# EXERCISE DIRECTIONS:
Whenever a line below includes the word "cars", copy that line.

# EXERCISE DATA:

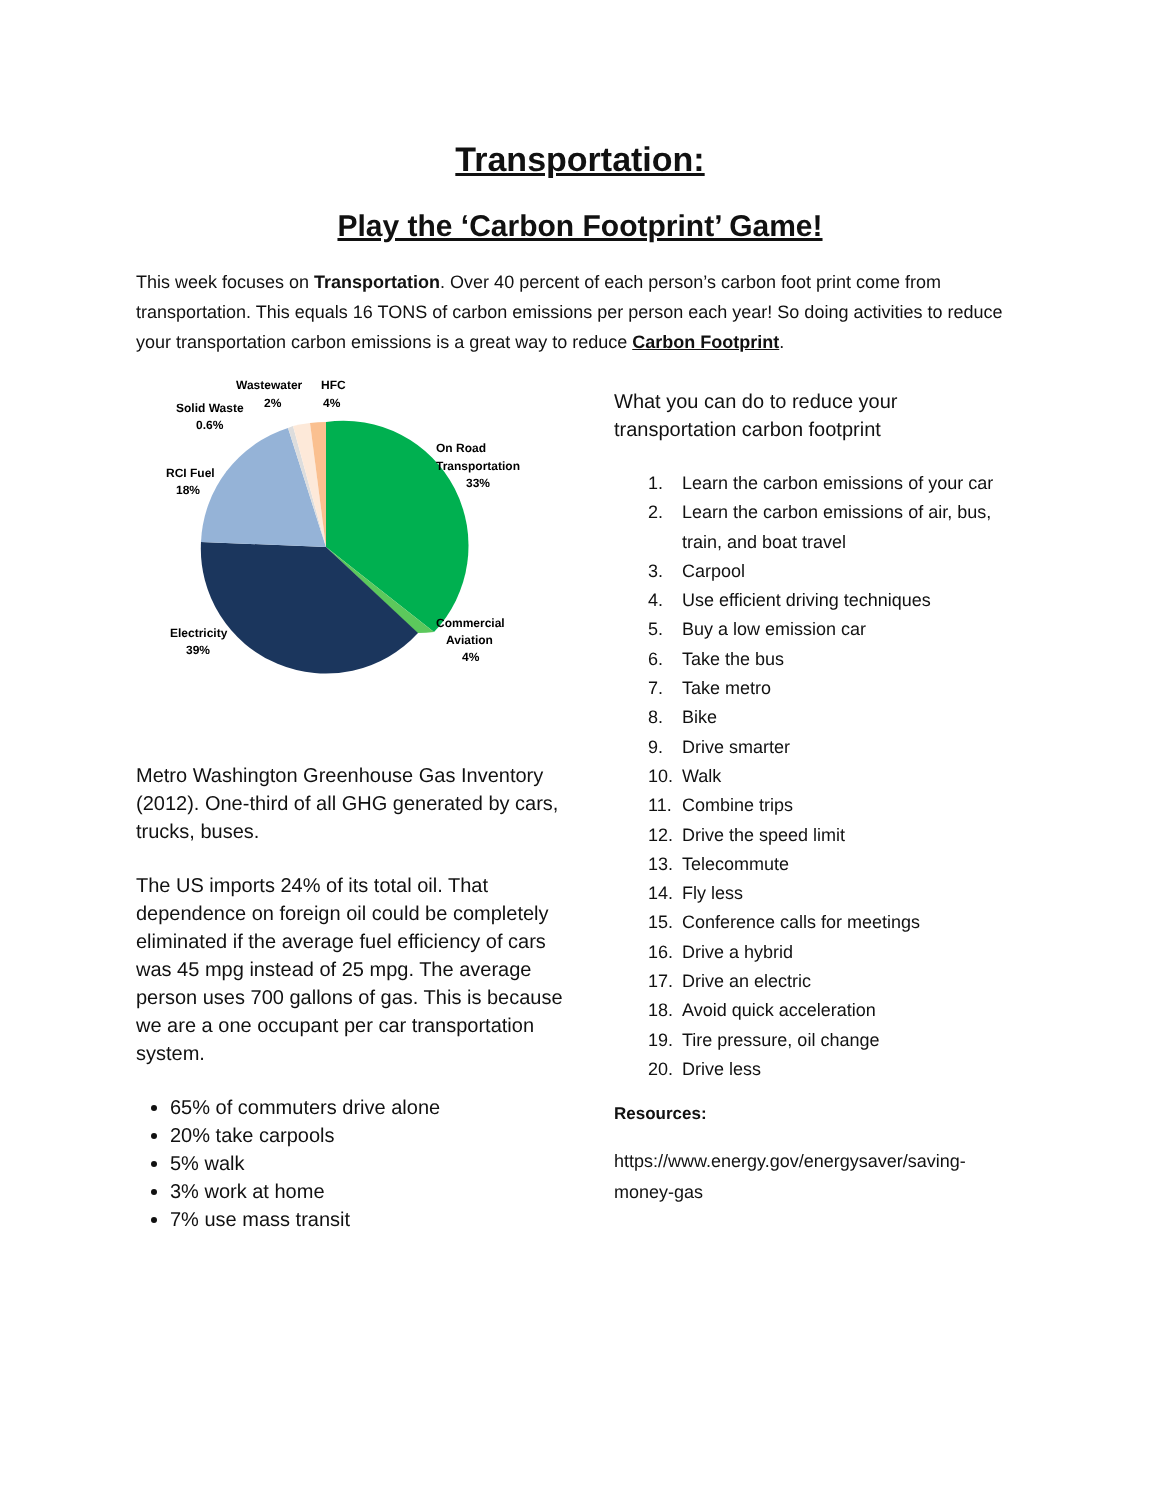Transportation:
Play the ‘Carbon Footprint’ Game!
This week focuses on Transportation. Over 40 percent of each person’s carbon foot print come from transportation. This equals 16 TONS of carbon emissions per person each year! So doing activities to reduce your transportation carbon emissions is a great way to reduce Carbon Footprint.
Wastewater
HFC
2%
4%
Solid Waste
0.6%
On Road
Transportation
33%
RCI Fuel
18%
Commercial
Aviation
4%
Electricity
39%
Metro Washington Greenhouse Gas Inventory (2012). One-third of all GHG generated by cars, trucks, buses.
The US imports 24% of its total oil. That dependence on foreign oil could be completely eliminated if the average fuel efficiency of cars was 45 mpg instead of 25 mpg. The average person uses 700 gallons of gas. This is because we are a one occupant per car transportation system.
65% of commuters drive alone
20% take carpools
5% walk
3% work at home
7% use mass transit
What you can do to reduce your transportation carbon footprint
1. Learn the carbon emissions of your car
2. Learn the carbon emissions of air, bus, train, and boat travel
3. Carpool
4. Use efficient driving techniques
5. Buy a low emission car
6. Take the bus
7. Take metro
8. Bike
9. Drive smarter
10. Walk
11. Combine trips
12. Drive the speed limit
13. Telecommute
14. Fly less
15. Conference calls for meetings
16. Drive a hybrid
17. Drive an electric
18. Avoid quick acceleration
19. Tire pressure, oil change
20. Drive less
Resources:
https://www.energy.gov/energysaver/saving-money-gas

# ANSWER AREA:
Metro Washington Greenhouse Gas Inventory (2012). One-third of all GHG generated by cars, trucks, buses.
The US imports 24% of its total oil. That dependence on foreign oil could be completely eliminated if the average fuel efficiency of cars was 45 mpg instead of 25 mpg. The average person uses 700 gallons of gas. This is because we are a one occupant per car transportation system.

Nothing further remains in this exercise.